If your neck pain doesn’t respond well to conventional treatments, our team looks to interventional pain management options such as cervical epidural steroid injections and cervical facet blocks. These treatments target the affected nerves, addressing your pain at the source.
Your provider administers an inflammation-reducing steroid directly into the epidural space in your neck. While long-lasting, the steroid can often take longer to relieve pain, so your doctor may also inject a local anesthetic with the steroid to provide immediate, though temporary, relief.
The vertebrae in your spine are connected to other joints in your body through facet joints. The cartilage in these facet joints can break down over years of use, resulting in arthritis and bone spurs, both of which can compress nearby nerves and limit neck range of motion. A facet block works by injecting steroids and a local anesthetic into the damaged facet joint.
It’s important to seek medical attention from a neurologist for neck pain so that the underlying cause can be diagnosed and treated. Our board-certified spine specialists at Brain and Spine LLC are neck pain professionals and have years of experience. We offer a full range of conservative and minimally invasive treatment options that can provide relief from neck pain and help you get back to your normal activities. To learn more about our neck pain treatments or to schedule an appointment, please call us today.

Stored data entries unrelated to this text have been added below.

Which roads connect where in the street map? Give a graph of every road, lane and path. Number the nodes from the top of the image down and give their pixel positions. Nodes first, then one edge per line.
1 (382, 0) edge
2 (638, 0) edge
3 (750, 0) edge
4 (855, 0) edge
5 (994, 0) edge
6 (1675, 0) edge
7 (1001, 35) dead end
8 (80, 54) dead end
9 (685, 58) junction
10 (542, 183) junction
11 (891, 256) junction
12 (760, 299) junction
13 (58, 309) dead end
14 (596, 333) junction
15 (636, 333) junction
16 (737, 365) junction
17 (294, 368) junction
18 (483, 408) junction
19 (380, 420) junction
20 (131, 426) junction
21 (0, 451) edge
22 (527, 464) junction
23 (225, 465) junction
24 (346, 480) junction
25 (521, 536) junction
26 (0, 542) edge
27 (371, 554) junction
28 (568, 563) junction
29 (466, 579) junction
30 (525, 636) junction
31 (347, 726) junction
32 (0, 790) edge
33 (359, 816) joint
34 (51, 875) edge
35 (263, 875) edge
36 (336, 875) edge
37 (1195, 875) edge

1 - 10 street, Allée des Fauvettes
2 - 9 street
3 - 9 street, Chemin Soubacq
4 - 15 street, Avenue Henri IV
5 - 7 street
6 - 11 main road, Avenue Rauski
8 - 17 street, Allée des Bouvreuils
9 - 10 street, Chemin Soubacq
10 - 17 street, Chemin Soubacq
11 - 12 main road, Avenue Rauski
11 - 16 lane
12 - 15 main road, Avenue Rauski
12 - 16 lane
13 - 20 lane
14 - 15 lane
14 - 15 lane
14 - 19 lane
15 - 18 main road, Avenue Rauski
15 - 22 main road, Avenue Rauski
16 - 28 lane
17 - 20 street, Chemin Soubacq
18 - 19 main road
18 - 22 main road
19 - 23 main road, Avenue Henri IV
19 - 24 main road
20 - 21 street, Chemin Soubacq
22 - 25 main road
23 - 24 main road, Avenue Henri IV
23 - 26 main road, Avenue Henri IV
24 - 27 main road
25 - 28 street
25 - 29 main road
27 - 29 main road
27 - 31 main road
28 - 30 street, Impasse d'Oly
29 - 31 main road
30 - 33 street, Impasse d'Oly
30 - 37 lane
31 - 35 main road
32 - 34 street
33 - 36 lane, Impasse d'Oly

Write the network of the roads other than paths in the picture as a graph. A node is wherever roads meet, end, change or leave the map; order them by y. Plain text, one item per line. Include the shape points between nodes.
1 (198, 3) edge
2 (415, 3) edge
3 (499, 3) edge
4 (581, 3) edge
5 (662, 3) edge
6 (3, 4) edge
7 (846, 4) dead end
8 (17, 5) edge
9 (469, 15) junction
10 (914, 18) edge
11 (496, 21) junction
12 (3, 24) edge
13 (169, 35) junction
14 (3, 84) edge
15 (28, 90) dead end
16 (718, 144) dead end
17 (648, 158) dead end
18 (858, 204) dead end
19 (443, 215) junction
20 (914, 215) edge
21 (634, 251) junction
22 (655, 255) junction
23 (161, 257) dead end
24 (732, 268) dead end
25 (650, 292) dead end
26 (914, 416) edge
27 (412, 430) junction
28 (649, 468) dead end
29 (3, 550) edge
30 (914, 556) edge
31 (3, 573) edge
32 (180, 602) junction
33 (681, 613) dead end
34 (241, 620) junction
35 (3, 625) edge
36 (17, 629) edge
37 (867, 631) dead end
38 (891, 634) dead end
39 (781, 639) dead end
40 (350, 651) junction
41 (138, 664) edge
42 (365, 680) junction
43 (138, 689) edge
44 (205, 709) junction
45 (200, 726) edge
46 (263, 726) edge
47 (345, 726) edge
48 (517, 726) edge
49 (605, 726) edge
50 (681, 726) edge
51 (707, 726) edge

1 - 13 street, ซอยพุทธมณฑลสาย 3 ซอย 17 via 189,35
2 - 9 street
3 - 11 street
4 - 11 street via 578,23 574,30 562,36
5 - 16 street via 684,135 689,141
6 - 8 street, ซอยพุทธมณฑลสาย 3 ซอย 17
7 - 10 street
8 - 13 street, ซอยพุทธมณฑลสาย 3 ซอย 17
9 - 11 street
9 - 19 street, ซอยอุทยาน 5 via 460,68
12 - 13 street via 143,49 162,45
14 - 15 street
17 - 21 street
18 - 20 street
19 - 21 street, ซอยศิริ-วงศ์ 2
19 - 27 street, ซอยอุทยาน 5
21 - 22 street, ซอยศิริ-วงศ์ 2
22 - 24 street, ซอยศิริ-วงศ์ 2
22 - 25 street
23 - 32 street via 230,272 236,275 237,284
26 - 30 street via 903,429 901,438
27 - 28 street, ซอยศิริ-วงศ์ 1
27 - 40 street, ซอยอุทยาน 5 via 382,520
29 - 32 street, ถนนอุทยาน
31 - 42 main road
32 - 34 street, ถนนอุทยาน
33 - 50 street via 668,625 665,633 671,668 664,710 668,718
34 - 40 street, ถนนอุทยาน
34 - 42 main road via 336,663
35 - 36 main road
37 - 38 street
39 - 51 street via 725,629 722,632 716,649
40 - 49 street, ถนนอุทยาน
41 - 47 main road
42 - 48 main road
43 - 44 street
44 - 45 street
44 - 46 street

While most neck pain is due to muscle strain or wear and tear, sometimes it can be a sign of something more serious. Persistent or severe pain, especially if accompanied by other symptoms like numbness, weakness, or headache, should be evaluated by a doctor for neck pain.
Treatment for neck pain varies based on its cause. Common remedies include rest, neck strain treatment like physiotherapy, and over-the-counter pain relievers. Topical applications like icy hot for neck pain can also provide relief.

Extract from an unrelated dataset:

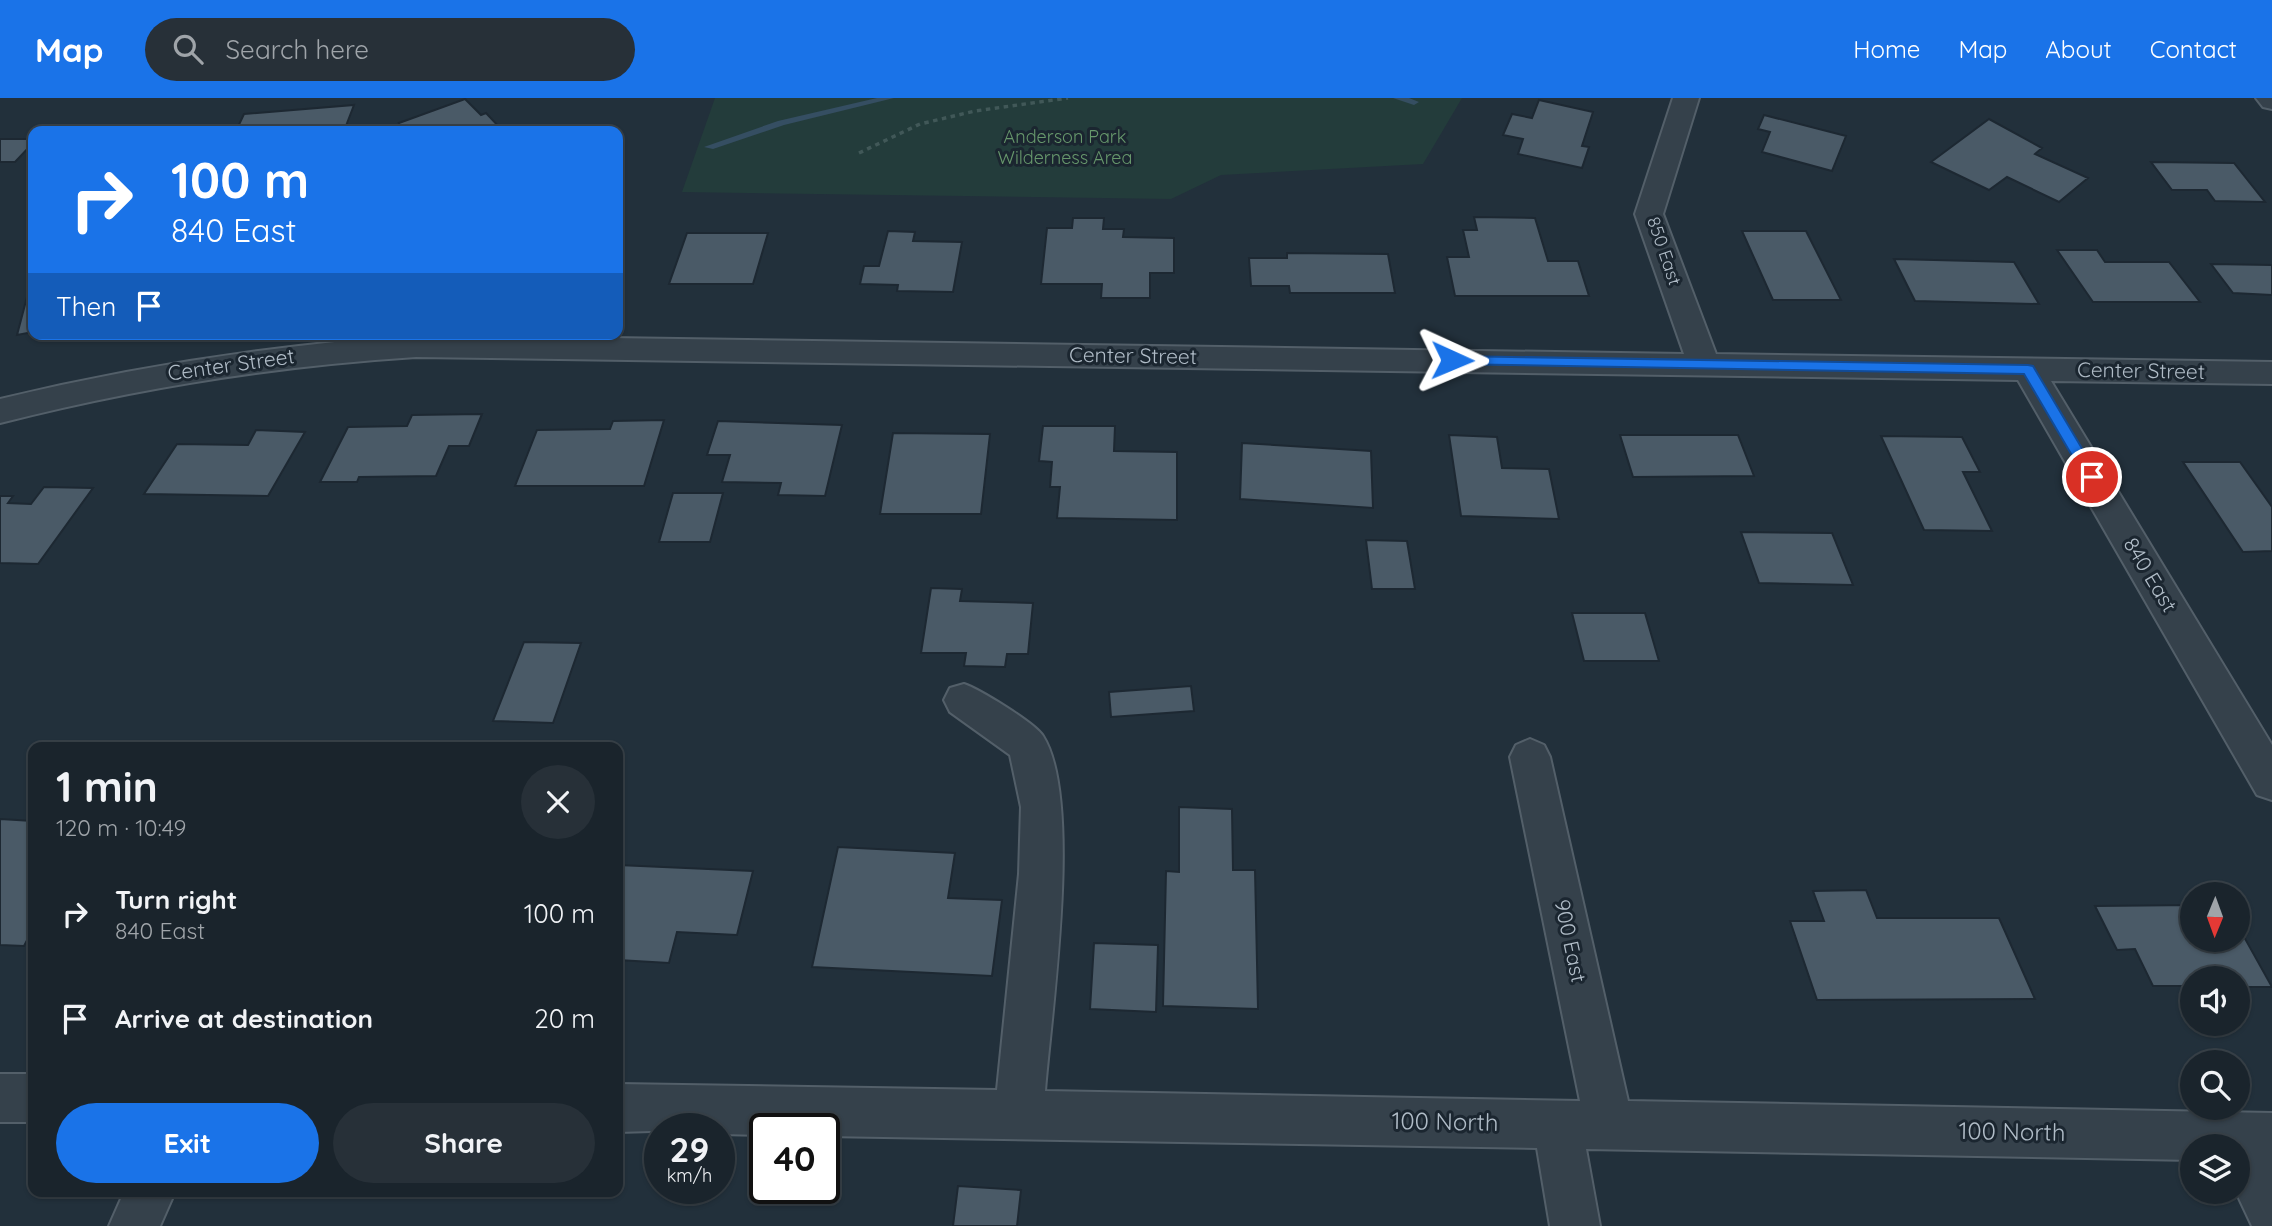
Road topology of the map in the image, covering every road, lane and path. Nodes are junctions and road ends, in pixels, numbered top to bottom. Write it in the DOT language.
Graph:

Common causes include muscle strains, wear and tear (such as osteoarthritis), nerve compression, injuries, and diseases like cervicalgia. Activities that strain the neck muscles, like prolonged computer use or poor posture, can also lead to discomfort.
Cervicalgia is a general term that refers to pain located in the neck. It doesn’t point to a specific cause but instead describes the symptom of pain in the neck region.

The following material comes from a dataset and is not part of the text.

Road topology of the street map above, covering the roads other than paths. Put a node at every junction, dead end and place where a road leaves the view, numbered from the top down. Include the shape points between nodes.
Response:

Yes, neck problems, particularly those affecting the side of the neck near the cervical spine, can sometimes cause nausea, especially if the pain is severe or is linked to other conditions.
For general neck pain, you can start with a primary care physician. However, for persistent or severe cases, it would be beneficial to seek a referral to a specialist, like the ones at Brain & Spine, who are well-equipped to diagnose and recommend appropriate treatments for conditions related to the brain and spine.
Left side neck pain near the pulse point might be related to issues with the carotid artery, muscle strain, or other neck structures. Any pain in this area, especially if persistent, should be evaluated by a professional.
Pain in the neck during deep breaths can be caused by strain or inflammation in the front neck pain areas, such as the trachea or larynx, or might be related to referred pain from other areas of the body.
If neck pain is severe, persistent, accompanied by numbness or weakness, or if it’s the result of an injury, it’s essential to see a doctor, like the experts at Brain & Spine, for neck pain. Also, if neck pain is associated with other symptoms like difficulty swallowing, it should be evaluated promptly.
For recent injuries or acute neck pain, ice can help reduce inflammation. After 48 hours or for chronic pain, heat can help relax and loosen tissues and stimulate blood flow to the area.